Musica

La musica bisestile. Giorno 196. dEUS

11 Dicembre 2018

Strumenti classici che si combattono in epiche battaglie elettroniche: dal Belgio arriva la nuova frontiera dell’indie: trasformare la musica classica moderna (del Novecento) in pop alternativo

WORST CASE SCENARIO

 

C’è una band della Germania Est, AG Geige, che negli anni 80 ha costruito uno stile specialissimo di musica, che metteva insieme il jazz dei Soft Machine ed il folk locale. Tom Barman, un giovane musicista belga, che in gioventù aveva studiato con attenzione il rock brettone di Alain Stivell ed il folk irlandese dei Planxty, dei De Danann e la musica sperimentale degli Einstürzende Neubauten, aveva cominciato, solo soletto, sovrapponendo tracce nel suo piccolo sistema di registrazione, a sovrapporre appunto cose provenienti un po’ da ogni dove, per costruire un jazz-folk che non c’era, e renderlo il più possibile compatibile con la musica rock.

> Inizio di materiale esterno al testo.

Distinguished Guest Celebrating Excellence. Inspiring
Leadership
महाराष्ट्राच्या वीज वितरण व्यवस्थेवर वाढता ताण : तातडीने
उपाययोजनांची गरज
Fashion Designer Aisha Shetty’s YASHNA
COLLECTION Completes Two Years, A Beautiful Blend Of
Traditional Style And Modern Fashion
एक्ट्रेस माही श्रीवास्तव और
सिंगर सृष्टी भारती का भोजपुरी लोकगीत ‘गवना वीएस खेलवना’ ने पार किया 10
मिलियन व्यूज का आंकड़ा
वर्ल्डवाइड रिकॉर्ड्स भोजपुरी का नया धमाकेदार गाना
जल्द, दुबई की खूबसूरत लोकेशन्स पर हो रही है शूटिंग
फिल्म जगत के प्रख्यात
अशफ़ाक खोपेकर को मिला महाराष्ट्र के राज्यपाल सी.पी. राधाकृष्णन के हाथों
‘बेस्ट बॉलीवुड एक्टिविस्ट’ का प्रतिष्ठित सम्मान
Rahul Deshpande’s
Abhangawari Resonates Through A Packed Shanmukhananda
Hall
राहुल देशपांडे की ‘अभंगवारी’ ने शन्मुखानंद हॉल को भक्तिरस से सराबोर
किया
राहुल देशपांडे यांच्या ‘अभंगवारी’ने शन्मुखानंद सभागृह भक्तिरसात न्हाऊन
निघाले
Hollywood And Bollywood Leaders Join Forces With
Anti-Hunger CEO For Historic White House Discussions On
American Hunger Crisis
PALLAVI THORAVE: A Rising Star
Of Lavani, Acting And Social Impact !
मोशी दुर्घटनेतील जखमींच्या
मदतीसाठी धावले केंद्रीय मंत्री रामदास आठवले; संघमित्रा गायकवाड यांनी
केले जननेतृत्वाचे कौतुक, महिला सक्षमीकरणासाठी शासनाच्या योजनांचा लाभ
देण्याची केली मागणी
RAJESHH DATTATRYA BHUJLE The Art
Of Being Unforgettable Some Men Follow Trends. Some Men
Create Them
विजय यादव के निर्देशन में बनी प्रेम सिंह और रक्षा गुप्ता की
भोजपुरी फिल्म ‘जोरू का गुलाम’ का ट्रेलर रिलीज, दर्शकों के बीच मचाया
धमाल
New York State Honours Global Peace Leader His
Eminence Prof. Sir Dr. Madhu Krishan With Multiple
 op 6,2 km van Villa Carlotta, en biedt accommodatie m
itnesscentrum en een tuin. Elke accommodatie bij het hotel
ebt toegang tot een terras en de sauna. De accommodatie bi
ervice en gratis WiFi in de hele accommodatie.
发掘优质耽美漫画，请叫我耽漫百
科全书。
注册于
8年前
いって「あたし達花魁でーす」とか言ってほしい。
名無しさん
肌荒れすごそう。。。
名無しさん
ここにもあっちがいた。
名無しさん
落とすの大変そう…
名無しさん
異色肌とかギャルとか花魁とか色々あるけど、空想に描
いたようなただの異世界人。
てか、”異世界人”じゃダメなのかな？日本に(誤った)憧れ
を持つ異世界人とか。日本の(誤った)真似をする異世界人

“Worst case scenario”, 1994

In questo modo sono nati i dEUS, eroi di una stagione vissuta alla velocità di un giro di clessidra, schiacciati dalla contemporanea esistenza di così tante tendenze nuove e potenzialmente alternative. E mentre in Germania Foyer des Art ed i Goldenen Zitronen, partendo da AG Geige, finivano il primo nella letteratura, i secondi in un post-punk fatto a mano, cesellato intorno a testi estremamente politicizzati, il tutto tendente ad una super intellettualità, i dEUS facevano il percorso inverso, cercando di scendere dal caos ai sentimenti primari, in un processo che, in parte, faranno gli islandesi di Mum e gli americani dei Pavement.

Con tutte queste referenze, in realtà, ho spiegato la musica dei dEUS solo ad un pubblico di esperti. Per gli altri: immaginatevi una band di folk francofono che, per non risultare noiosa, inserisca una messe di suoni meccanici e strobosonici nei loro brani, ed immaginate che la pressione venga completamente tolta via dal ritmo e venga invece rimpiazzata da esplosioni di violini ed altri strumenti inopportuni, fino a costruire un zigzagare di impressioni fuggevoli, un minestrone di dettagli, nel quale nuotano testi eterei e quasi filosofici.

Dietro questa apparente confusione c’è un sistema: Tom Barman, in realtà, è un regista cinematografico, e nei suoi brani costruisce storie fatte di echi e di rumori, come quelle di “Hotellounge”, in cui gli effetti anticipano e seguono il racconto del testo. Col passare degli anni, però, Barman si è calmato, ed oggi i dEUS sono una band assolutamente irrilevante, se si eccettua il famoso Live 0110, un concertone a favore della difesa dei diritti umani e dell’integrazione, che è stato un grandissimo happening che, per una volta, ha messo Anversa in una bella luce – dato che si tratta della patria delle maggiori organizzazioni neonaziste dell’Europa Occidentale.